No entanto, quando o PiS venceu as eleições de 2015, este agiu, rapidamente, para demitir  administradores, editores e repórteres que foram considerados não apoiadores do novo governo. O argumento do PiS era que os meios de comunicação públicos eram necessários como contrapeso à televisão e aos jornais privados, que geralmente favoreciam os seus oponentes.

Perder o controle dos poderosos meios de comunicação, imediatamente, após perder o Poder é um golpe duplo para o partido conservador, que buscou levar o país às trevas da idade média.

“O governo Tusk está implementando seu plano de confiscar os meios de comunicação públicos, ignorando a lei”, disse Beata Szydło, antiga primeira-ministra do PiS e agora membro do Parlamento Europeu. Ele disse no site X. “A administração Tusk atropela os princípios básicos da democracia.”

Maciej Swirski, chefe do instituto regulador estatal de mídia apoiado pelo PiS, descreveu a medida como uma “violação flagrante da lei”.

Mas a Nova Coalizão governante celebrou. “Bom dia, mídia livre.” Disse Robert Biedroń, membro do Parlamento Europeu pelo Partido da Nova Esquerda, que faz parte da coligação liderada por Donald Tusk.

Faz parte de um esforço mais amplo do governo Tusk para isolar o PiS das fontes de poder político e dinheiro.

As empresas controladas pelo Estado, a maioria das quais dirigidas por partidários do PiS, estão se preparando para uma verdadeira e imensa purga. Nos últimos dias, o parlamento criou comissões especiais que investigarão irregularidades passadas, como contratos duvidosos da era do coronavírus e o gasto de 70 milhões de złotys para realizar as eleições de 2020 por voto postal, que não foi autorizado pelo parlamento. Na terça-feira, Tusk nomeou novos chefes dos principais serviços de inteligência e segurança, para os postos dos que foram acusados ​​de apoiar o PiS e de espionar os adversários do partido.

Na quarta-feira, o tribunal também condenou dois proeminentes parlamentares do PiS à prisão por abuso de poder, em 2007, na sequência de uma decisão do Supremo Tribunal de que o perdão de Duda em 2015, era falho.
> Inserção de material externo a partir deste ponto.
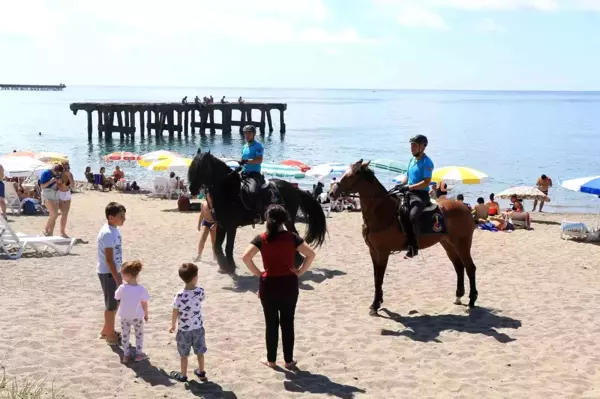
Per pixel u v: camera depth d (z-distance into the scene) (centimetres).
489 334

Os dois – Mariusz Kamiński, antigo ministro dos serviços de segurança, e o seu vice, Maciej Wasik – disseram que iriam ignorar a decisão e recusar-se a ceder os seus assentos parlamentares. “Esta decisão, que não reconhecemos, não dá razão para virarmos os nossos assentos. É desprezível”, disse Kamiński no parlamento.

O novo Ministro da Justiça Adam Bodnar disse: “Somos todos iguais perante a lei e obrigados a obedecê-la… Só um tribunal independente pode decidir a culpa. É disso que se trata o Estado de direito.”

O gabinete do presidente Duda insistiu que a decisão era falha. “Perdão, senhores, e o perdão é válido e tem força legal,” disse Małgorzata Babroka, Assessora do Presidente.